El teniente Ohlsen consideró que debía rectificar al doctor Beckmann. Se levantó.

– Me permito hacerle observar que no se trata de una línea secundaria, sino de la línea de vía doble Moscú-Riga.

Un ligero rubor coloreó el rostro del doctor Beckmann, Excitado, vociferó:

– ¡Conteste cuando se le interrogue! ¡Ya se lo he advertido una vez!

– El juez ha hecho una pregunta -se defendió el teniente Ohlsen.

– El señor juez me ha hecho una pregunta a mí y no a usted -gritó el doctor Beckmann-. Y a nuestros ojos es una línea secundaria.

– Entonces es una gran línea secundaria, de unos mil kilómetros de longitud -contestó vagamente el teniente Ohlsen.

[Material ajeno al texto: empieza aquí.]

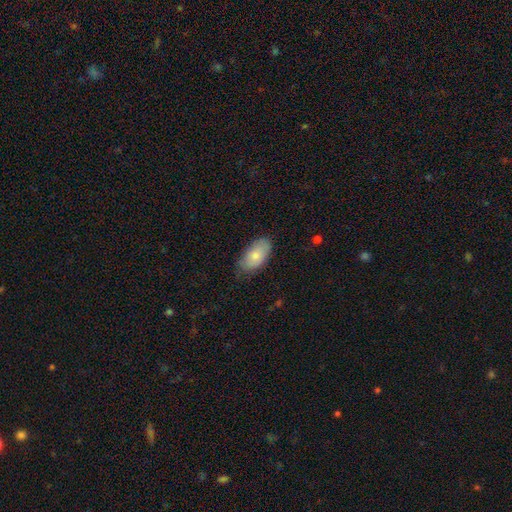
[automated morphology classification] type=smooth (79%); roundness=in between (94%); merging=none (72%).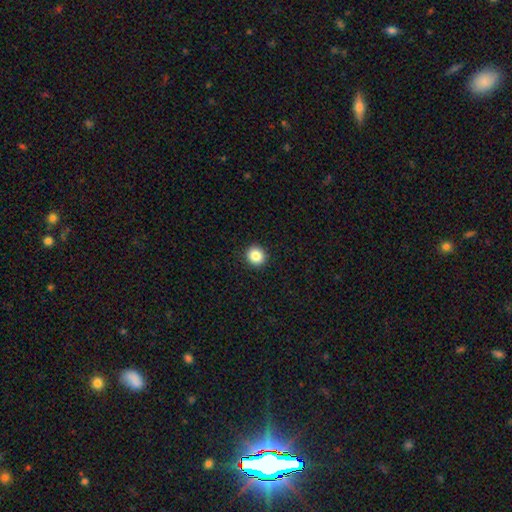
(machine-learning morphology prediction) type=smooth (86%); roundness=round (91%); merging=none (93%).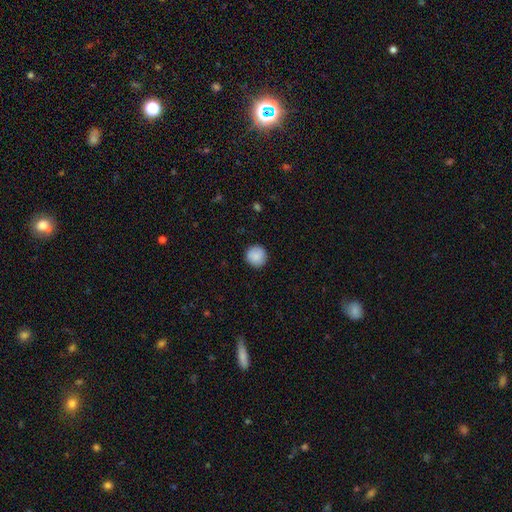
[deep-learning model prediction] The model was most divided on "smooth or featured": smooth: 89%, star or artifact: 7%, featured or disk: 4%. More confident: how rounded — round (95%); merging — none (91%).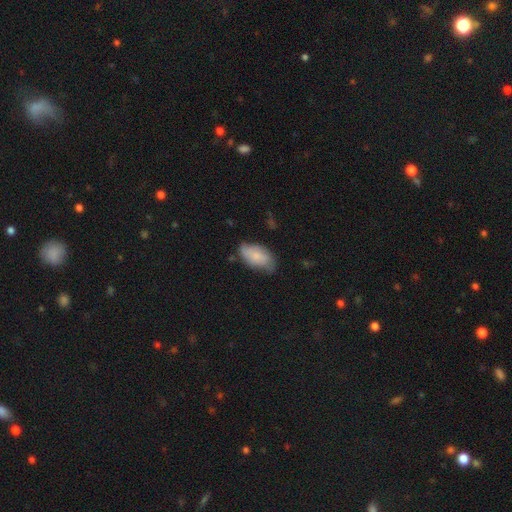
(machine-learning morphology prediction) Smooth or featured? Predicted: smooth (p=0.76). How rounded? Predicted: in between (p=0.94). Merging? Predicted: none (p=0.57).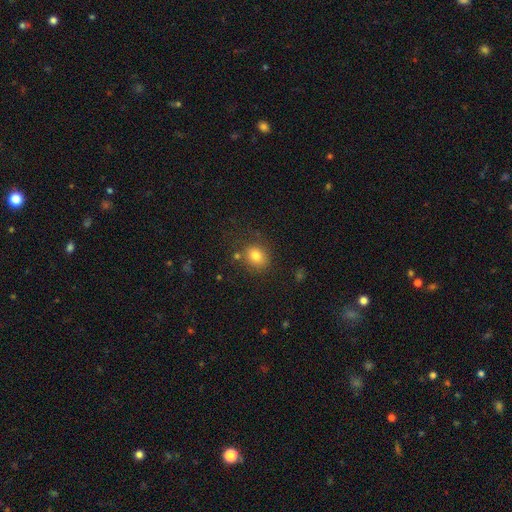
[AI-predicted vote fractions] Smooth or featured: smooth — 80% (star or artifact — 12%)
How rounded: round — 63% (in between — 36%)
Merging: none — 75% (minor disturbance — 14%)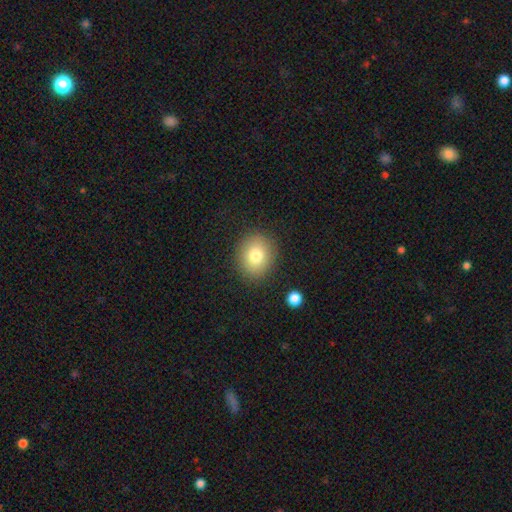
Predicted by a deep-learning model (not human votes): smooth 79%, star or artifact 11%, featured or disk 11%. Down the decision tree: how rounded — round (67%); merging — none (88%).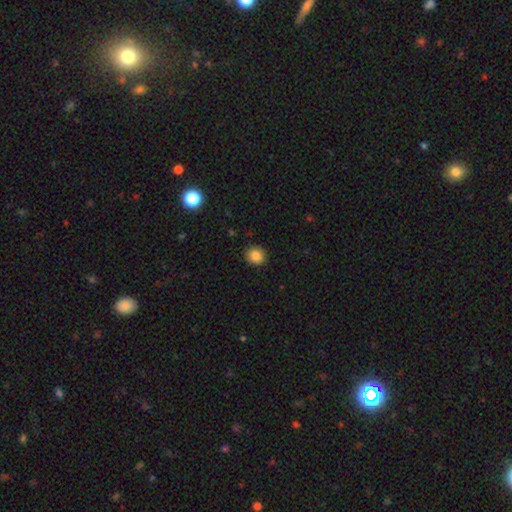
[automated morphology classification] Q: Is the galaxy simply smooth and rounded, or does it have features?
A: smooth — 87%.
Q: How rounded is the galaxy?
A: round — 79%.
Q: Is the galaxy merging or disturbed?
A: none — 90%.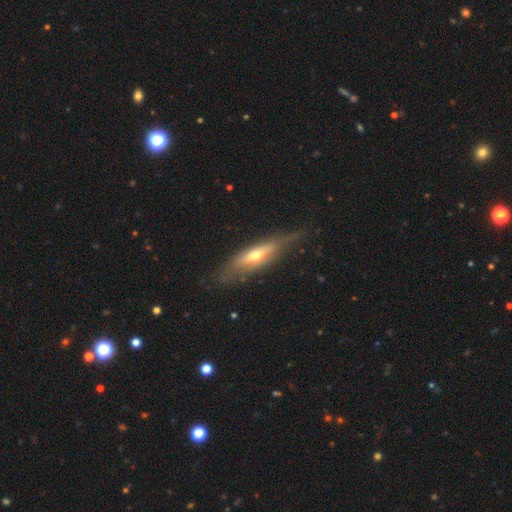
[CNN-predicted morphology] Overall: featured or disk (56%; smooth 38%). Edge-on disk: yes (79%). Merging: none (67%).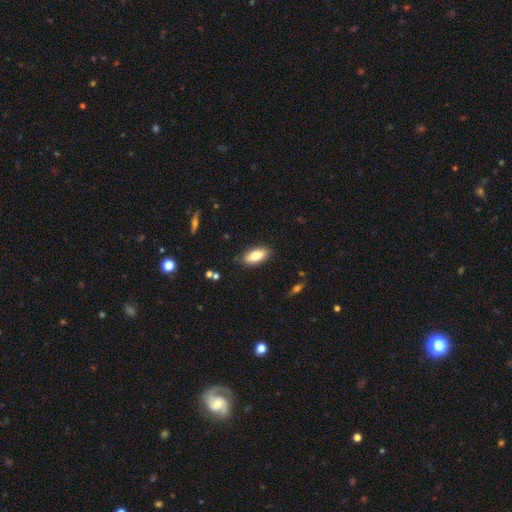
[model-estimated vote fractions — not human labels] A smooth galaxy with no disk features (79%) that is in between round and cigar-shaped (85%). Merging: none (86%).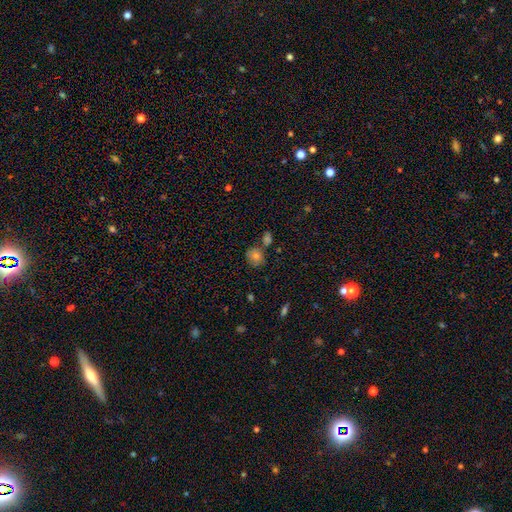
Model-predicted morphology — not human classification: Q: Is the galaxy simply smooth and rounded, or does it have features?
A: smooth — 74%.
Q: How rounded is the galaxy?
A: round — 74%.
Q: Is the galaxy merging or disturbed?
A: none — 69%.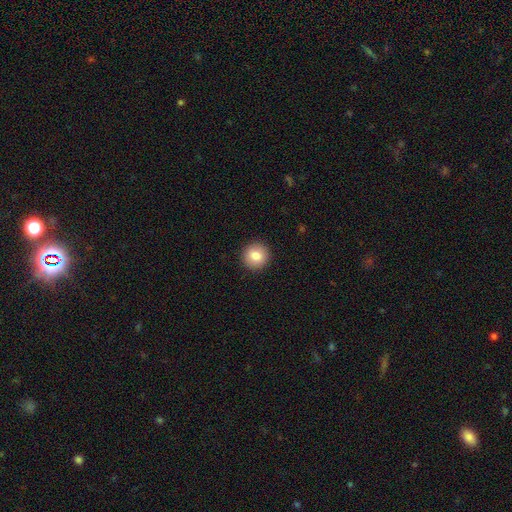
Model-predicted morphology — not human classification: smooth 82%, featured or disk 9%, star or artifact 8%. Down the decision tree: how rounded — round (94%); merging — none (93%).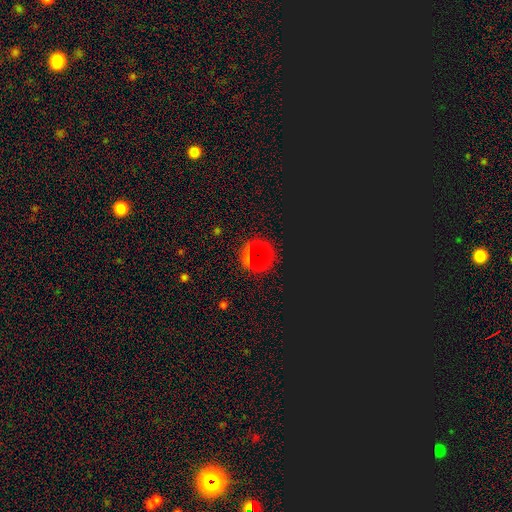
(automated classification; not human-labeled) This is possibly a smooth galaxy (48%). Merging: clearly none (86%).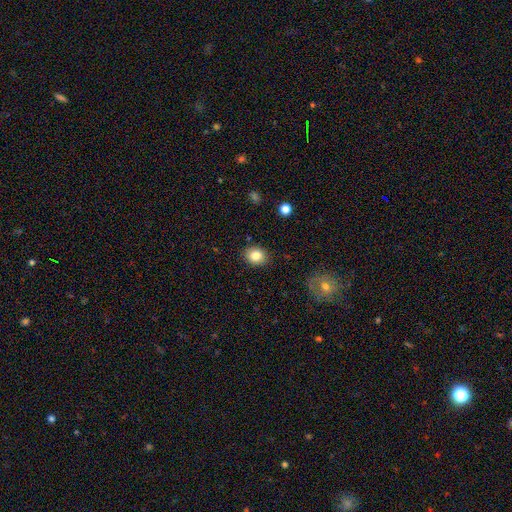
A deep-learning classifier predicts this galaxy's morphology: The model was most divided on "how rounded": round: 61%, in between: 38%, cigar-shaped: 1%. More confident: merging — none (89%); smooth or featured — smooth (82%).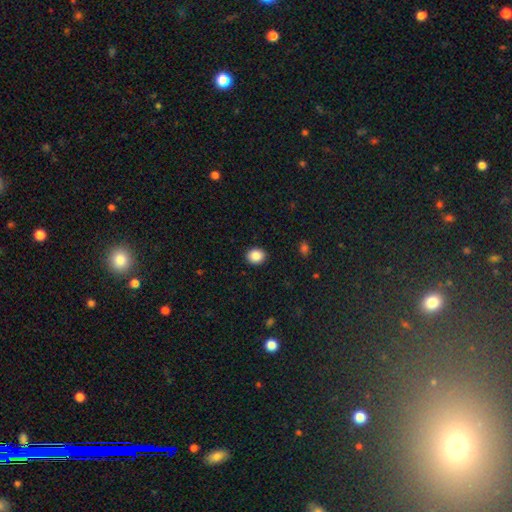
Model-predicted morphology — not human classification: smooth_or_featured: smooth (p=0.87) [alt: star or artifact p=0.09]
how_rounded: round (p=0.71) [alt: in between p=0.28]
merging: none (p=0.92) [alt: minor disturbance p=0.06]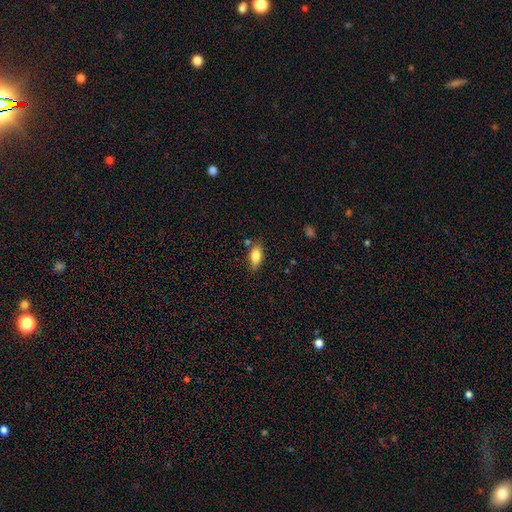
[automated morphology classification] This is clearly a smooth galaxy (82%). How rounded: clearly in between (88%). Merging: likely none (79%).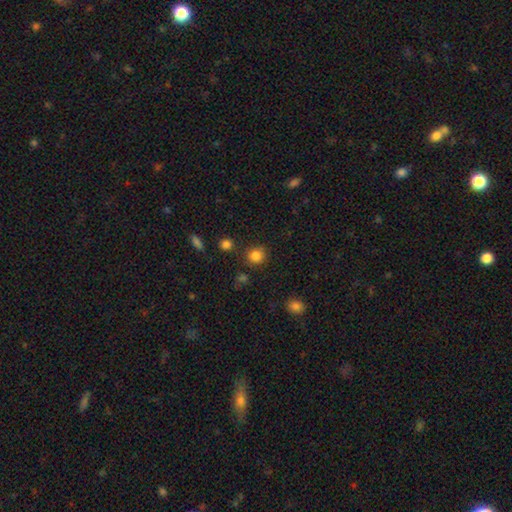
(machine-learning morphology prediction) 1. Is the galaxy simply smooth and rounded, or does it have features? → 84% smooth, 12% star or artifact, 4% featured or disk.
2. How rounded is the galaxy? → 87% round, 12% in between, 1% cigar-shaped.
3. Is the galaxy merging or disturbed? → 82% none, 10% minor disturbance, 5% merger, 3% major disturbance.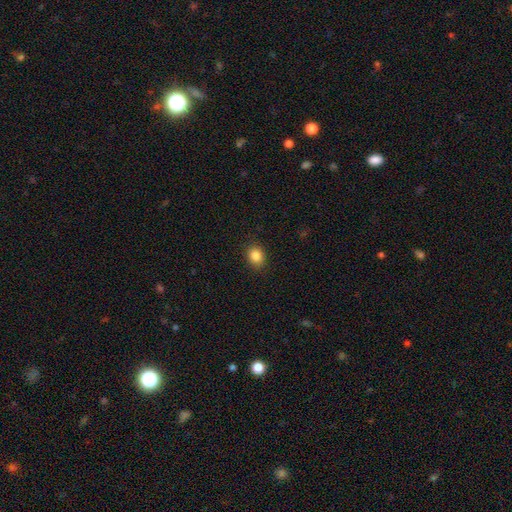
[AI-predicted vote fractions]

– Esto no nos interesa -replicó el doctor Beckmann, dando un golpe sobre sus documentos-. Cuando digo que es una línea secundaria, lo es. Estamos en Alemania, y no en los pantanos soviéticos. Aquí tenemos conceptos distintos. Pero prescindamos de este maldito ferrocarril. Así, pues, usted había recibido orden de su comandante de ocupar una posición al este de Olenin, y la orden decía que nada, nada en absoluto, ni Dios, ni el diablo, ni el Ejército rojo en masa, debía hacerle abandonar aquella posición. Debía usted permanecer cerca de Olenin y asegurar sus líneas por ambos lados y por la vanguardia. ¿Se trataba de eso? -gritó, señalando al teniente Ohlsen con un cuidado dedo acusador.

El teniente Ohlsen murmuró algo incomprensible.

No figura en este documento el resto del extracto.